Mon oeil! ou la subversion de l'image
Debout devant le tableau, il n’y avait d’abord vu que du feu.
Un vrai feu avec des crépitements et des flammes qui dansaient devant ses yeux.
Mais aucune chaleur ne lui parvenait ;
Aurait il été trahi par le feu ou par son œil ?
Un diable d’homme se mit alors à tisonner les braises avec son trident.
Il l’invitait maintenant à traverser le feu.
Ce qu’il fit, sans ressentir aucune brûlure.

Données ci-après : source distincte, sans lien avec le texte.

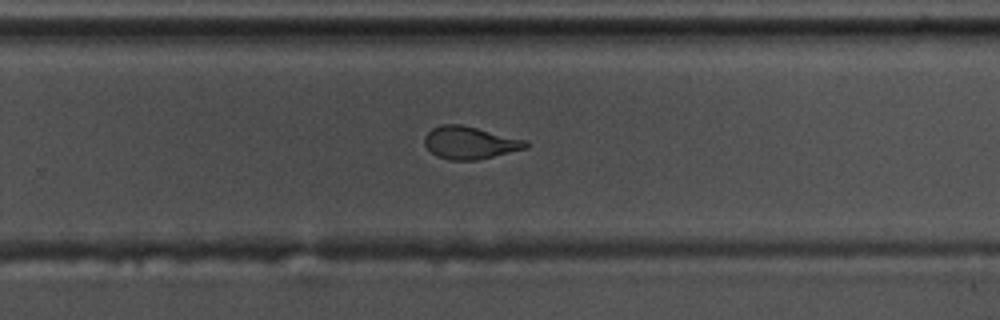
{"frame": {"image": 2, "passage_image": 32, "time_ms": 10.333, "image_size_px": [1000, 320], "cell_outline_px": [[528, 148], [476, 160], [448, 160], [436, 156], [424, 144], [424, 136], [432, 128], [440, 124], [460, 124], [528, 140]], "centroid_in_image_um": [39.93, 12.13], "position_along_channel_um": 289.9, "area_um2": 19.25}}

Il se dit alors qu’il était dans une drôle d’histoire.
Lorsqu’il arriva de l’autre côté de l’image
Il se retourna et vit le tableau qui flottait sur des vagues agitées.
Lui même sentit le flot l’envahir peu à peu.
Et il n’eut d’autre issue que de grimper sur le tableau toujours en feu.
Il se retrouva aux côtés d’autres images
Qui, elles aussi, avaient largué les amarres et pris le large
S’affranchissant de tout le poids des significations et symboles
qu’elles étaient chargées de déverser dans l’œil des visiteurs.
Une statue de bronze qui voguait allègrement, nue sous ses voiles
S’approcha de lui et tendrement le recueilli dans ses bras.
Lorsqu’ils atteignirent la flèche d’une cathédrale,
elle se posa sur le socle qui l’attendait depuis toujours.
Lorsque l’eau décida de reprendre le chemin vers là d’où elle venait,
La flèche se mit à genou et le déposa sur son parvis, à ses pieds,
au moment même où le tableau en feu le rattrapait,
attisé par ce diable d’homme se servant de son trident comme d’une gaffe.
Il ne fallut pas longtemps avant que l’image ne le happe
Et le ramène sur le carrelage froid de la galerie surréaliste
où il était entré, l’œil attiré par une affiche en lettre de feu,
invitant à vivre une expérience de subversion par l’image.